▶ [Problem]
Each entry is to be retyped exactly as it appears, and each image is to be dropped.

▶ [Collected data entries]
------------------------------------------------------------
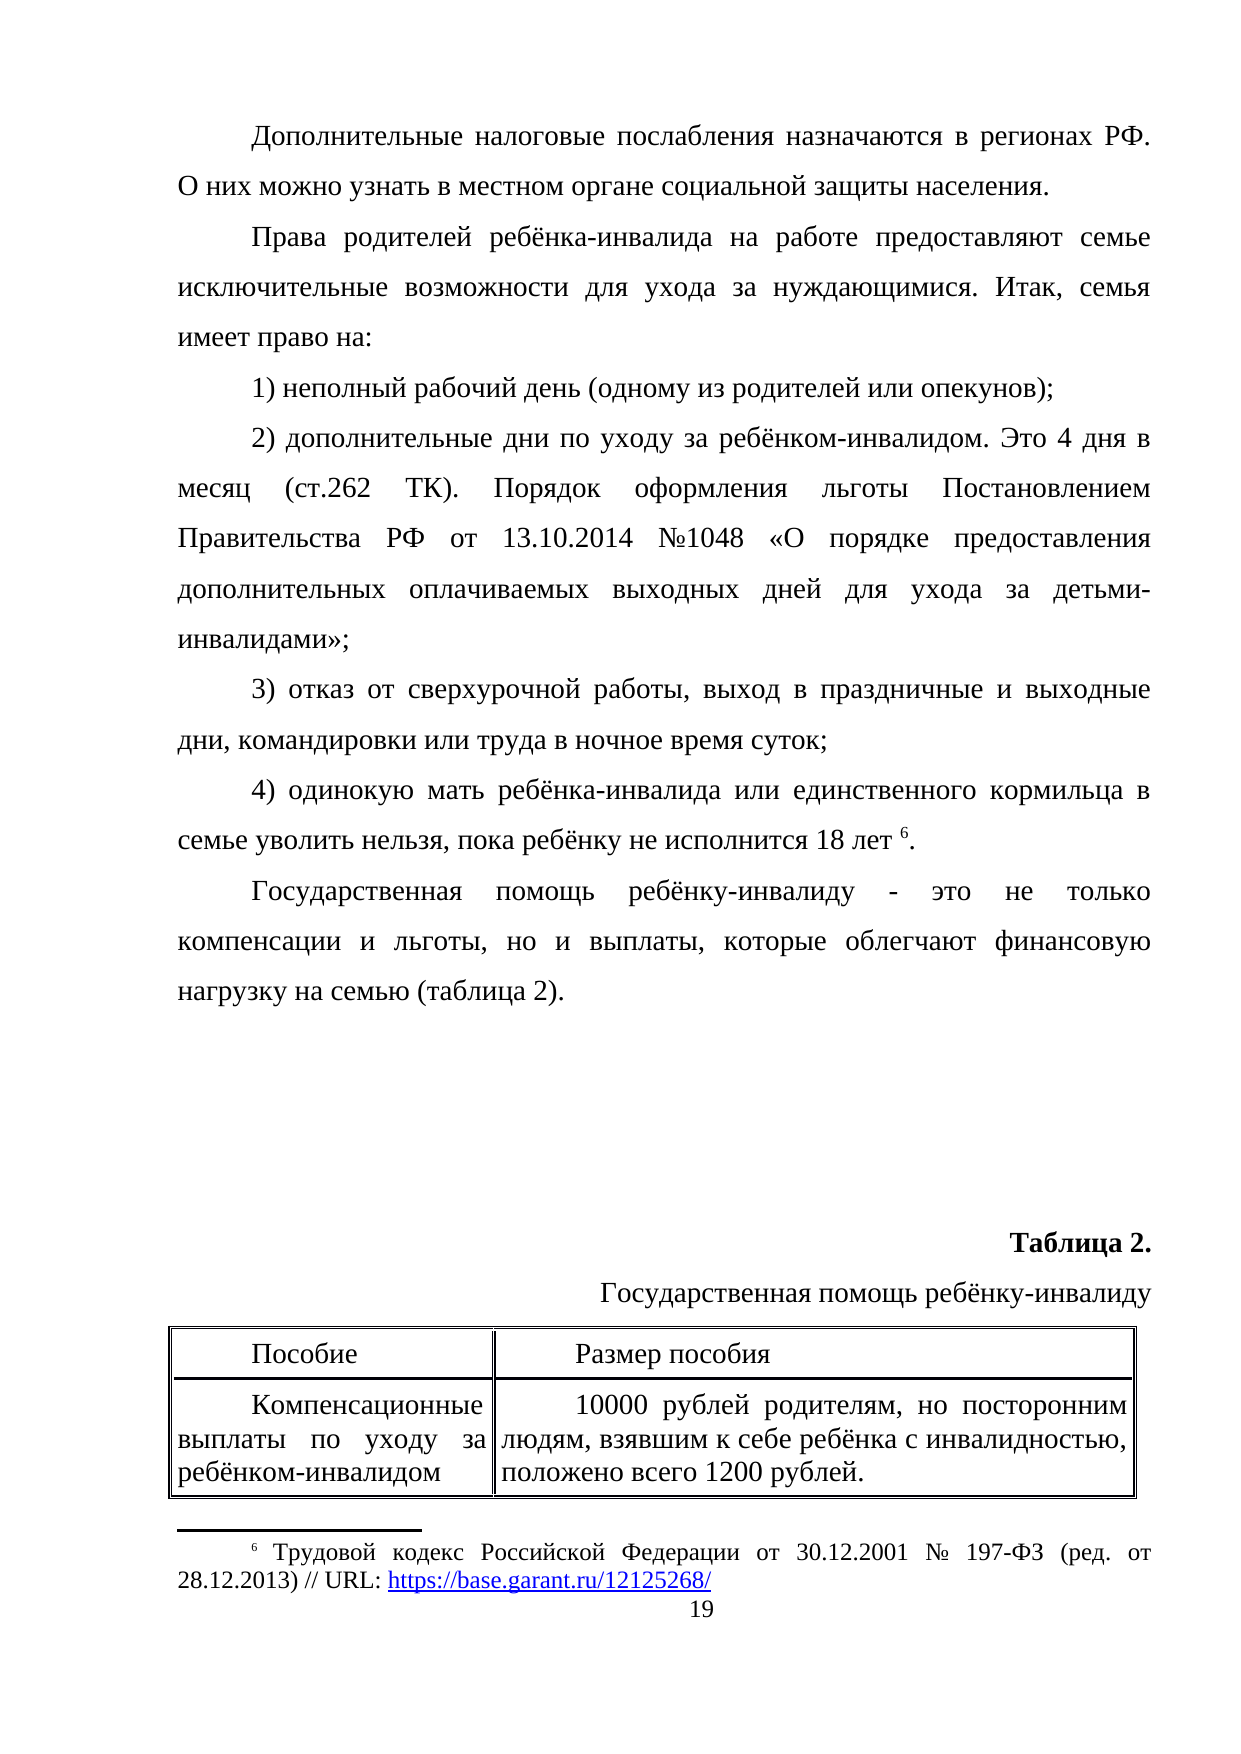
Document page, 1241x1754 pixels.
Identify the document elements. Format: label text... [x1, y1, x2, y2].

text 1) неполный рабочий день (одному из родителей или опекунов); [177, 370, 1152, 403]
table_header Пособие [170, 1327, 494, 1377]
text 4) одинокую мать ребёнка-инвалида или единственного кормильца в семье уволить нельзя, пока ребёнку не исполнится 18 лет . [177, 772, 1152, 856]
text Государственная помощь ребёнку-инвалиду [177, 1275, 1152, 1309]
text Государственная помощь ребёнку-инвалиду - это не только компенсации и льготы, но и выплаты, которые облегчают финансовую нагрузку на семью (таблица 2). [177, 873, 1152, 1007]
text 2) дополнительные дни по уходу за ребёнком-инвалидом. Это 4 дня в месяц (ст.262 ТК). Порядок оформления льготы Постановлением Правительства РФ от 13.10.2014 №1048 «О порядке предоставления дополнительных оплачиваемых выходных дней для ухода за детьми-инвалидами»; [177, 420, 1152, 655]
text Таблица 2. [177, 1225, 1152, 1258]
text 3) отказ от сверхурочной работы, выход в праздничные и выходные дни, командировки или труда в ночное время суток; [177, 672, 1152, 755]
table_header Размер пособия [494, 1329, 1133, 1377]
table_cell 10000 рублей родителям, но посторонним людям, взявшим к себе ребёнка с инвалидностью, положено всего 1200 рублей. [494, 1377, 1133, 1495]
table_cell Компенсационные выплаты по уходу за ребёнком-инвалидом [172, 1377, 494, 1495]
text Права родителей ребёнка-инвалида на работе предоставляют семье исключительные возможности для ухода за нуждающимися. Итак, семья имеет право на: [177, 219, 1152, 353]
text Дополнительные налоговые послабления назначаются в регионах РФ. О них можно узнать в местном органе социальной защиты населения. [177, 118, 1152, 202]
------------------------------------------------------------
▶ [Exercise output]
Document page, 1241x1754 pixels.
Identify the document elements. Format: label text... [x1, y1, x2, y2].

text 1) неполный рабочий день (одному из родителей или опекунов); [177, 370, 1152, 403]
table_header Пособие [170, 1327, 494, 1377]
text 4) одинокую мать ребёнка-инвалида или единственного кормильца в семье уволить нельзя, пока ребёнку не исполнится 18 лет . [177, 772, 1152, 856]
text Государственная помощь ребёнку-инвалиду [177, 1275, 1152, 1309]
text Государственная помощь ребёнку-инвалиду - это не только компенсации и льготы, но и выплаты, которые облегчают финансовую нагрузку на семью (таблица 2). [177, 873, 1152, 1007]
text 2) дополнительные дни по уходу за ребёнком-инвалидом. Это 4 дня в месяц (ст.262 ТК). Порядок оформления льготы Постановлением Правительства РФ от 13.10.2014 №1048 «О порядке предоставления дополнительных оплачиваемых выходных дней для ухода за детьми-инвалидами»; [177, 420, 1152, 655]
text Таблица 2. [177, 1225, 1152, 1258]
text 3) отказ от сверхурочной работы, выход в праздничные и выходные дни, командировки или труда в ночное время суток; [177, 672, 1152, 755]
table_header Размер пособия [494, 1329, 1133, 1377]
table_cell 10000 рублей родителям, но посторонним людям, взявшим к себе ребёнка с инвалидностью, положено всего 1200 рублей. [494, 1377, 1133, 1495]
table_cell Компенсационные выплаты по уходу за ребёнком-инвалидом [172, 1377, 494, 1495]
text Права родителей ребёнка-инвалида на работе предоставляют семье исключительные возможности для ухода за нуждающимися. Итак, семья имеет право на: [177, 219, 1152, 353]
text Дополнительные налоговые послабления назначаются в регионах РФ. О них можно узнать в местном органе социальной защиты населения. [177, 118, 1152, 202]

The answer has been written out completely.